- [Excerpted passage]
⟨
The company's only model, the AF-2, saw only two examples produced, despite having fifteen customers order one.
Presented at the 1975 Melbourne Motor Show, the AF-2 was a potential luxury sports car, built to compete with the likes of Porsche and Aston Martin.
The 1973 oil crisis and high price tag chased many potential customers away, as well as Australia's lack of automotive history. It was powered by a Leyland P76 engine modified to 220 horsepower. This engine was sourced from Rover. Plans for a four-door model in 1974 were scrapped before the factory was abandoned with broken Borg-Warner gearboxes littering the floor, as the transmission manufacturer refused to provide further assistance.
US $328,000 was spent before the company finally folded after just a year in business. The two AF-2 models constructed featured a digital clock, a delay switch which extinguished the lights and locked the doors if the driver didn't do so, a self-seeking cassette player with radio, electric windows, and a fully-integrated air conditioning unit.
One AF-2 resides in Museum Victoria, in Melbourne. The other was reportedly used as a daily driver by a fast food restaurant owner and re-painted green (the original color of both units was a very light powder blue). It awaits restoration.
The word "ilinga" is an Australian Aboriginal term for 'over the horizon'.
⟩
- [What to do]
- A) Determine whether each statement agrees with the AF-2 passage, answering yes or no and quoting the deciding words: (i) The AF-2 was presented at the 1975 Melbourne Motor Show. (ii) The engine of the AF-2 was modified to 250 horsepower. (iii) Both AF-2 units were originally painted green.
- B) Answer these questions from the AF-2 passage:
(i) How many customers ordered an AF-2?
(ii) How much money was spent before the company folded?
(iii) Where does one AF-2 reside?
- C) Return the section of the AF-2 passage that begins at "One AF-2 resides" and stops after "for 'over the horizon'.", copied word for word.

- [Given information]
⟨
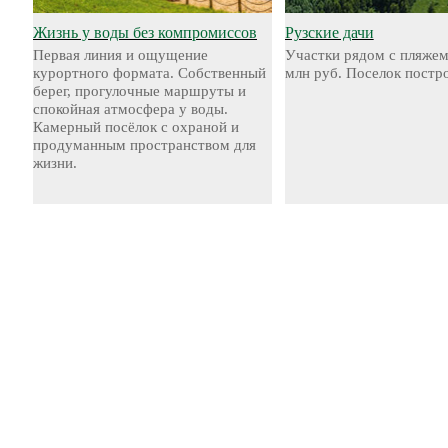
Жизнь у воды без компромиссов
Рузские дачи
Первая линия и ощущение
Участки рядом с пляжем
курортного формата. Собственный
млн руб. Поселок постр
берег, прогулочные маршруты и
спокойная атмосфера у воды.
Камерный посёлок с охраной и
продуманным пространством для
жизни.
⟩
⟨
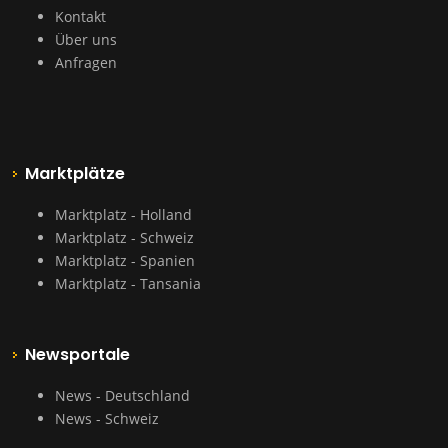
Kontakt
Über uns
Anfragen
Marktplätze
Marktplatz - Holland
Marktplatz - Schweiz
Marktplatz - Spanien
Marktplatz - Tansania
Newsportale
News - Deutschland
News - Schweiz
⟩
- [Responses to the exercise]
- A)
(i) Yes: "Presented at the 1975 Melbourne Motor Show"
(ii) No: "It was powered by a Leyland P76 engine modified to 220 horsepower."
(iii) No: "the original color of both units was a very light powder blue"

- B)
(i) Fifteen.
(ii) US $328,000.
(iii) In Museum Victoria, in Melbourne.

- C)
One AF-2 resides in Museum Victoria, in Melbourne. The other was reportedly used as a daily driver by a fast food restaurant owner and re-painted green (the original color of both units was a very light powder blue). It awaits restoration.
The word "ilinga" is an Australian Aboriginal term for 'over the horizon'.